Dalam paparan diatas, jelas dan sangat jelas bahwasanya perempuan mengidamkan yang namanya keadilan dalam segala bidang bagi mereka. Adil berarti apa yang laki-laki dapat dan bisa capai, mereka juga harus. Termasuk dalam hal menjadi pemimpin, bekerja, berpendidikan tinggi, juga permasalahan gaji, masuk jajaran pemerintah, dan sebagainya.

Dalam perspektif kapitalisme sendiri, wanita dipandang dalam aspek materi, yaitu target terselubung untuk menjadikan perempuan faktor produksi berharga murah sekaligus menjadi pangsa pasar.
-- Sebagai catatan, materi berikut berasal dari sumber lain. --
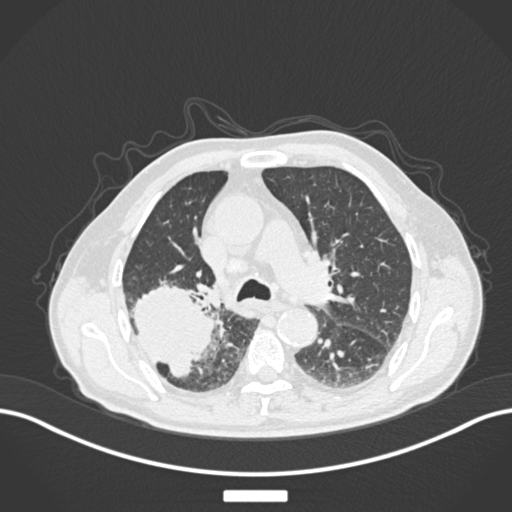
Chest CT, one axial slice; position 114 of 201 along the scan axis; 120 kVp; lung window (W 1500 / L -600 HU); 1 mm slice thickness; 512 × 512 image matrix, field of view 400 × 400 mm. Male patient, age 72 years. Case-level facts recorded for this patient, not image findings: clinical TNM (as recorded): T3 N2 M0.
Outlined on this slice (bounding box drawn by a radiologist):
- lung tumour (recorded histology: adenocarcinoma): bounding box [x1, y1, x2, y2] px = [127, 275, 217, 381]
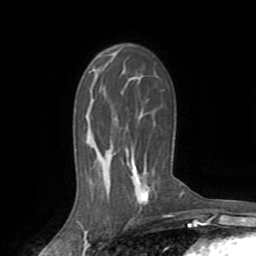
Breast MRI (dynamic contrast-enhanced), one axial slice; slice 50 of 72 in the series (ordered by position); cropped to one breast; dynamic contrast-enhanced series, time point 2 of 8 at this slice position (early post-contrast); 1.5 T; TE 3.2 ms, TR 6.5 ms; 2.2 mm slice thickness; 256 × 256 image matrix, field of view 180 × 180 mm. Female patient.
Structures marked on this image (semi-automatically segmented with operator editing):
- enhancing-tissue mask used for the functional tumour volume (all voxels passing the contrast-enhancement thresholds inside the analysis volume; usually the tumour): box from (x=133, y=167) to (x=181, y=204) px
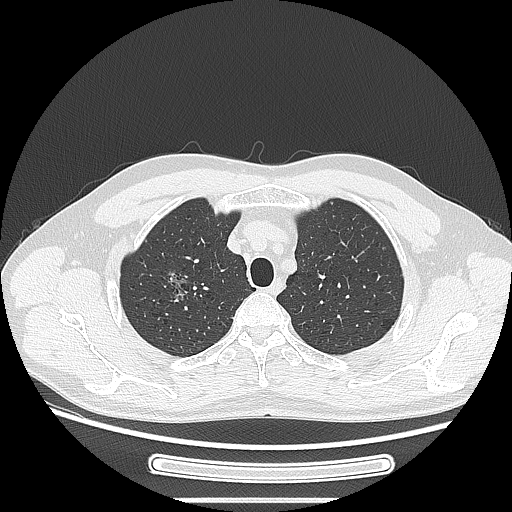
Chest CT, one axial slice; slice 217 of 269 in the series (ordered by position); reconstruction kernel LUNG; lung window (W 1500 / L -600 HU); 512 × 512 image matrix, field of view 382 × 382 mm. Patient: male, 53 years. From the clinical record (not read from this slice): clinical TNM (as recorded): T1c N0 M0.
Outlined on this slice (bounding box drawn by a radiologist):
- lung tumour (recorded histology: adenocarcinoma): bounding box [x1, y1, x2, y2] px = [163, 259, 192, 314]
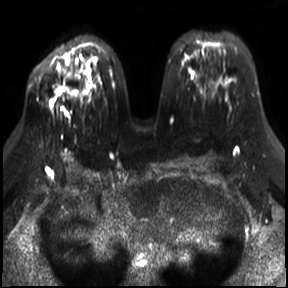
Breast MRI, one axial slice; position 18 of 30 along the scan axis; diffusion-weighted series; image 2 of 4 stored at this slice position (different b-values; order by instance number); 3 T; 288 × 288 image matrix, field of view 340 × 340 mm. Female patient.
Annotated regions visible in this slice (manually delineated by an expert):
- tumour on diffusion-weighted imaging: bounding box <50,101,52,106> (left, top, right, bottom; pixels)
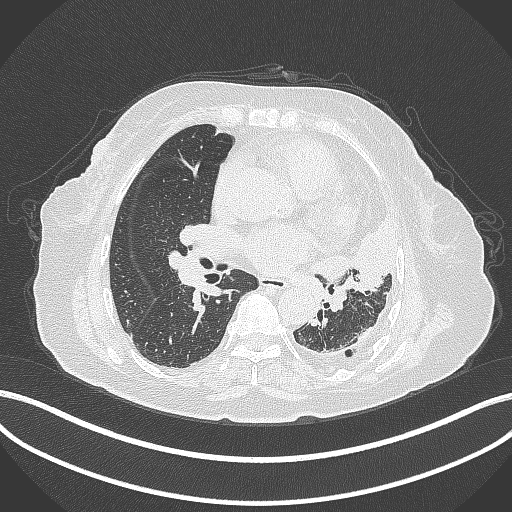
Chest CT, one axial slice. Position 184 of 399 along the scan axis. 120 kVp. Lung window (W 1500 / L -600 HU). 1 mm slice thickness. 512 × 512 image matrix, field of view 400 × 400 mm. Patient: female, 75 years. Case-level facts recorded for this patient, not image findings: clinical TNM (as recorded): T3 N3 M1.
Outlined on this slice (bounding box drawn by a radiologist):
- lung tumour (recorded histology: adenocarcinoma): box from (x=305, y=208) to (x=402, y=296) px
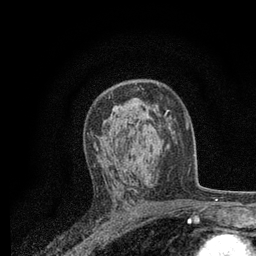
Breast MRI, one axial slice; slice 48 of 80 in the series (ordered by position); cropped to one breast; dynamic contrast-enhanced series, time point 2 of 7 at this slice position (early post-contrast); 3 T; TE 2.2 ms, TR 5.5 ms; 2 mm slice thickness; 256 × 256 image matrix. Female patient.
Outlined on this slice (semi-automatically segmented with operator editing):
- enhancing-tissue mask used for the functional tumour volume (all voxels passing the contrast-enhancement thresholds inside the analysis volume; usually the tumour): bounding box <94,109,163,149> (left, top, right, bottom; pixels)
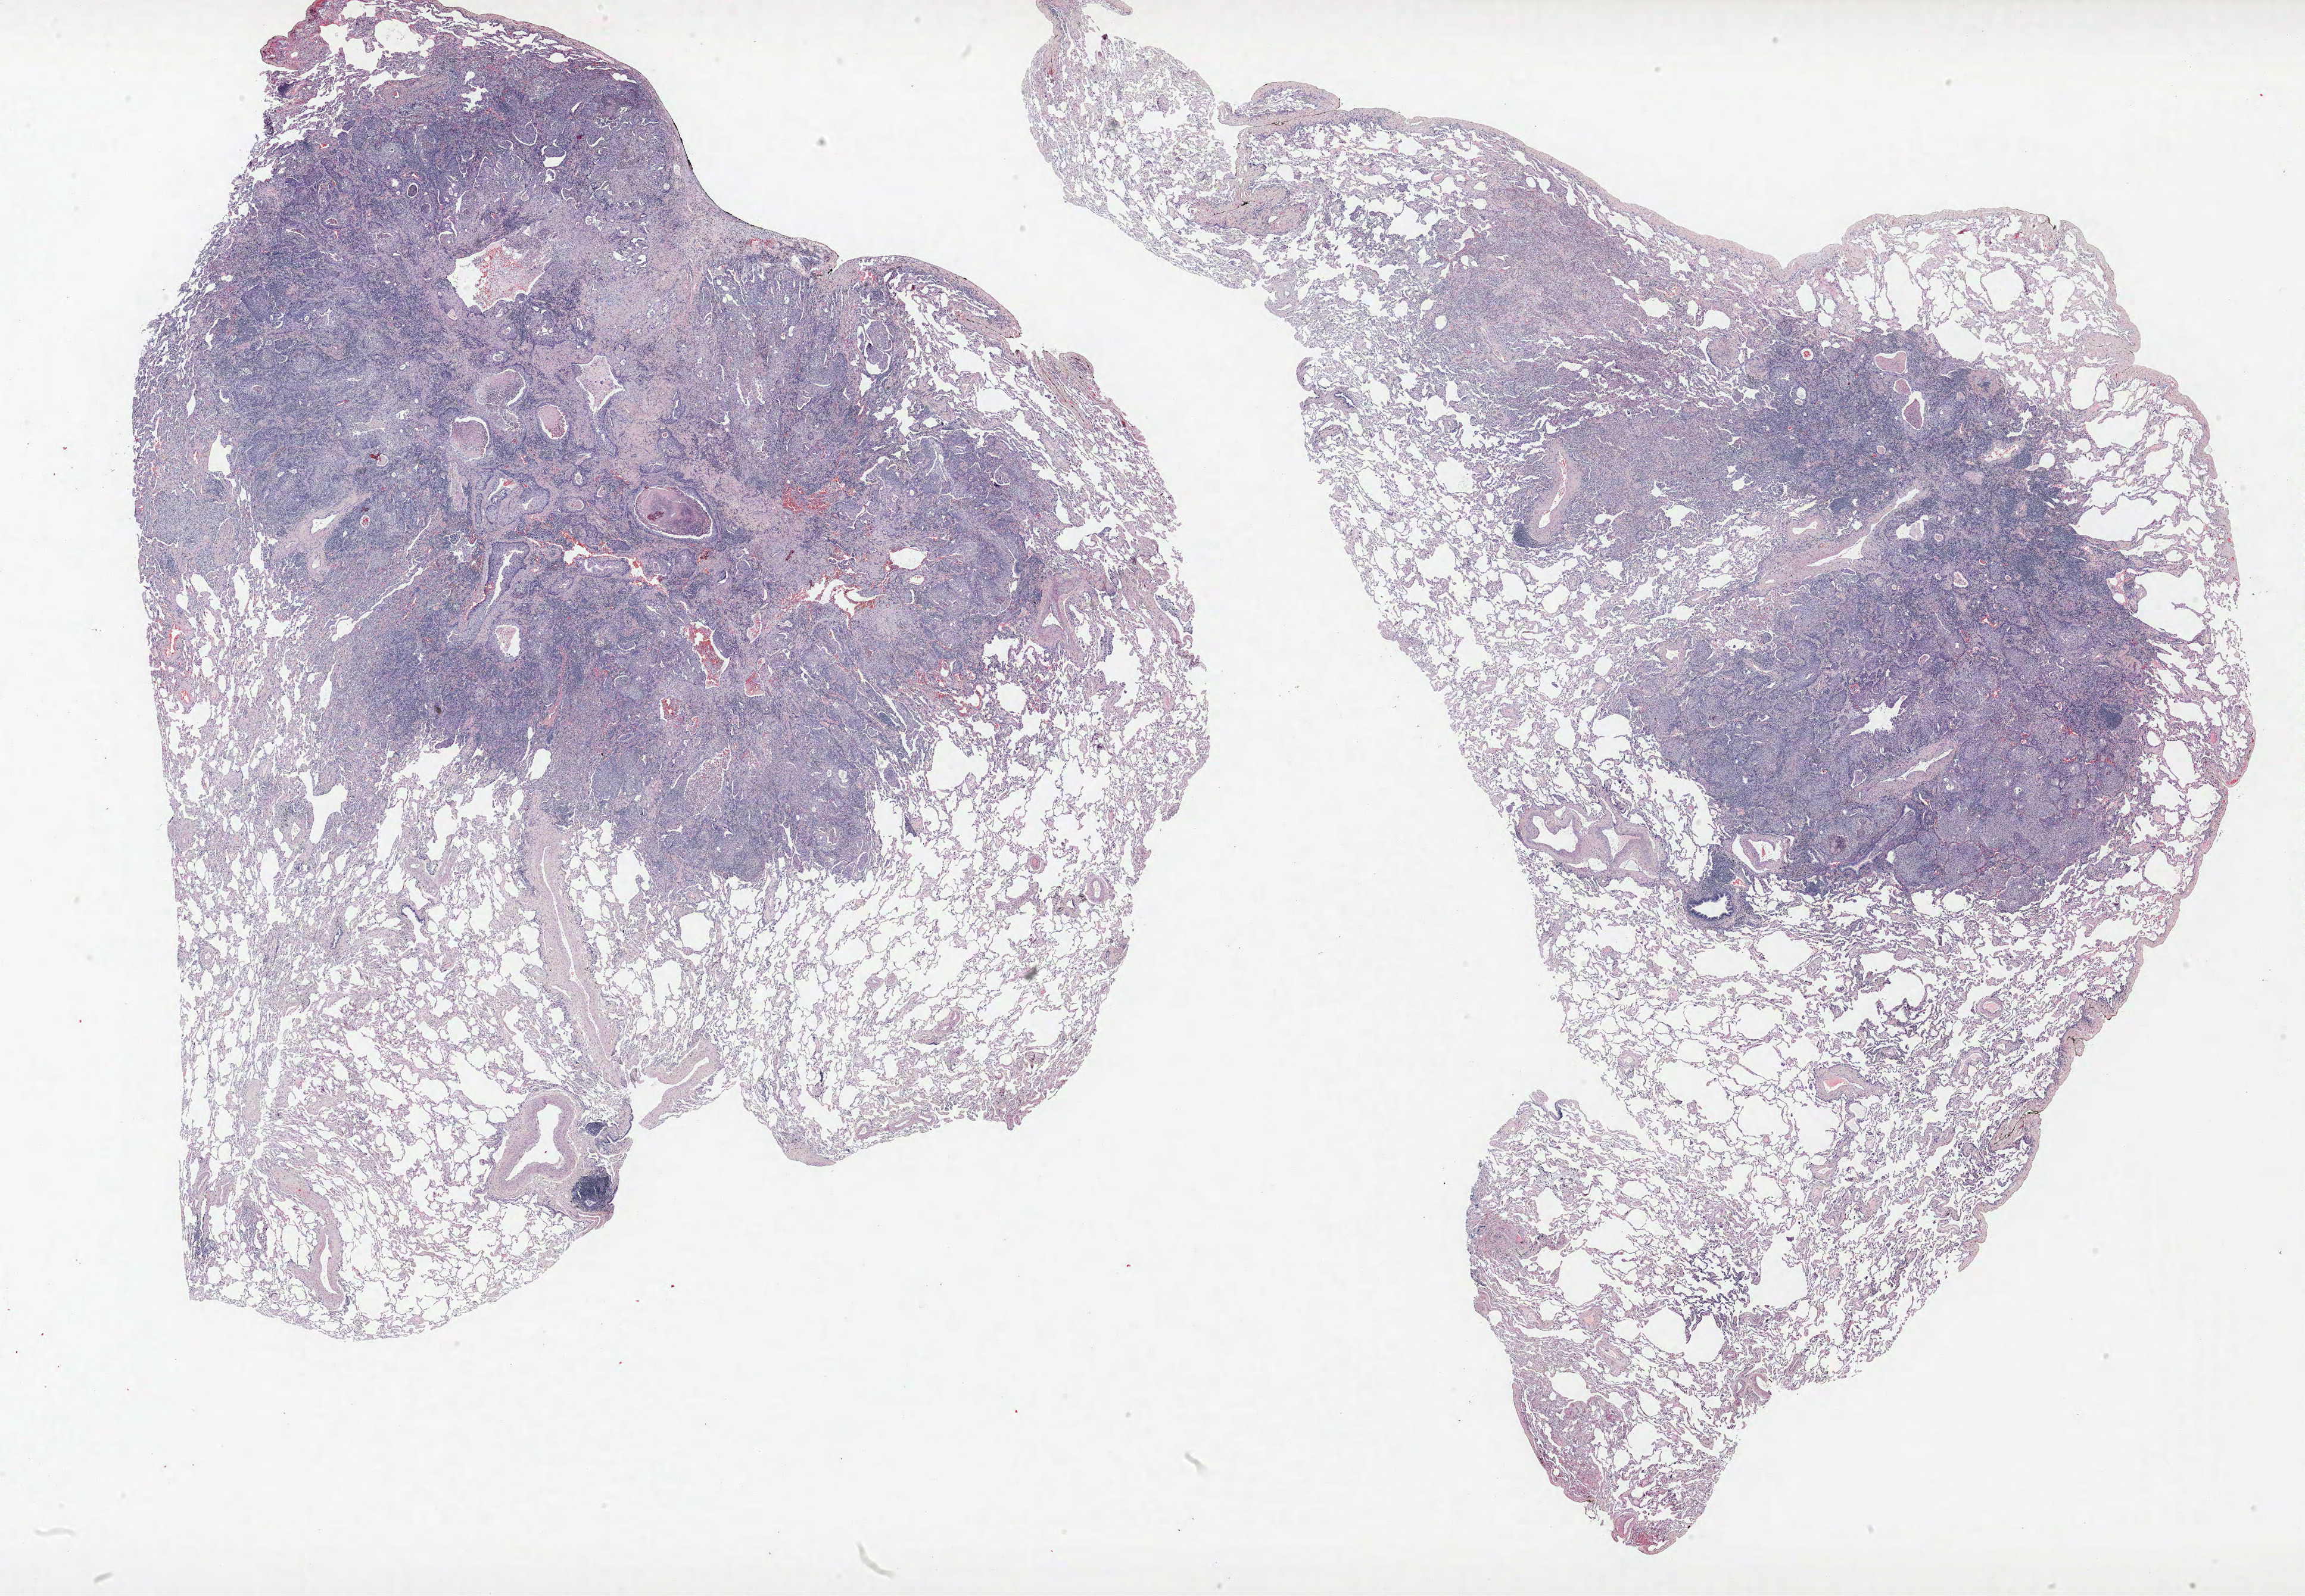
Whole-slide histology image, H&E — whole scanned area (about 31.0 x 21.4 mm, acquisition: 40x scan) shown as a low-resolution overview, FFPE section, lung. Male patient, aged 67 at enrolment. Former smoker at enrolment. Grade: moderately differentiated (G2).
Participant's lung-cancer diagnosis: Squamous cell carcinoma, large cell, nonkeratinizing, NOS (ICD-O-3 8072/3). Tumour size (pathology): 15 mm. Stage (AJCC 6th edition): IA. Primary tumour location (clinical record): left upper lobe.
Dalam hal bekerja misalnya, wanita diperbolehkan untuk memasuki dunia kerja sama seperti laki-laki, namun pendapatan yang diterima sedikit dibanding laki-laki.

Tak heran dalam sistem kapitalisme, wanita menganggap dirinya mulia jika dapat bekerja dan digaji laiknya laki-laki, mengais kehormatan dan kesetaraan di jalur yang berasaskan sistem kapitalisme.

Lain kapitalis, lain pula Islam. Islam memandang 'mubah' jika perempuan diberdayakan dengan bekerja. Bekerja atau tidak bekerja artinya tidak ada pahala disana maupun dosa. Namun, bisa jadi dosa jika melalaikan kewajiban wanita sebagai mana yang sudah ditetapkan dalam Islam.

Dalam Islam mendefinisikan perempuan berdaya dengan optimalisasi peran dan fungsi sebagai ummu wa rabbatul bayt dan ummu ajyal (ibu generasi). Yang mana seorang wanita mengemban tugas mulia, yakni wajib mendidik anak-anak mudanya menjadi generasi hebat nan shaleh/shalehah sebagai pengokoh peradaban islam yang cemerlang dan penebar rahmat bagi seluruh alam.

Negara pun wajib memfasilitasi segala hal yang berkaitan dengan menumbuhkan kepribadian seorang ibu peradaban yang hebat, penyayang, berpendidikan tinggi, mahir memasak, mahir mengobati, dan pastinya militan urusan dunia dan urusan akhirat terutama.

Untuk kesejajaran, Islam menetapkan kesejajaran derajat laki-laki dan perempuan pada ketaatan mereka terhadap aturan Allah, bukan pada bentuk fungsi dan peran. Karena segalanya sudah ada jalur masing-masing baik laki-laki maupun perempuan dalam bertakwa dan meraih ridho Allah. Dan ini semua hanya bisa optimal jika syariah kaffah ditegakkan.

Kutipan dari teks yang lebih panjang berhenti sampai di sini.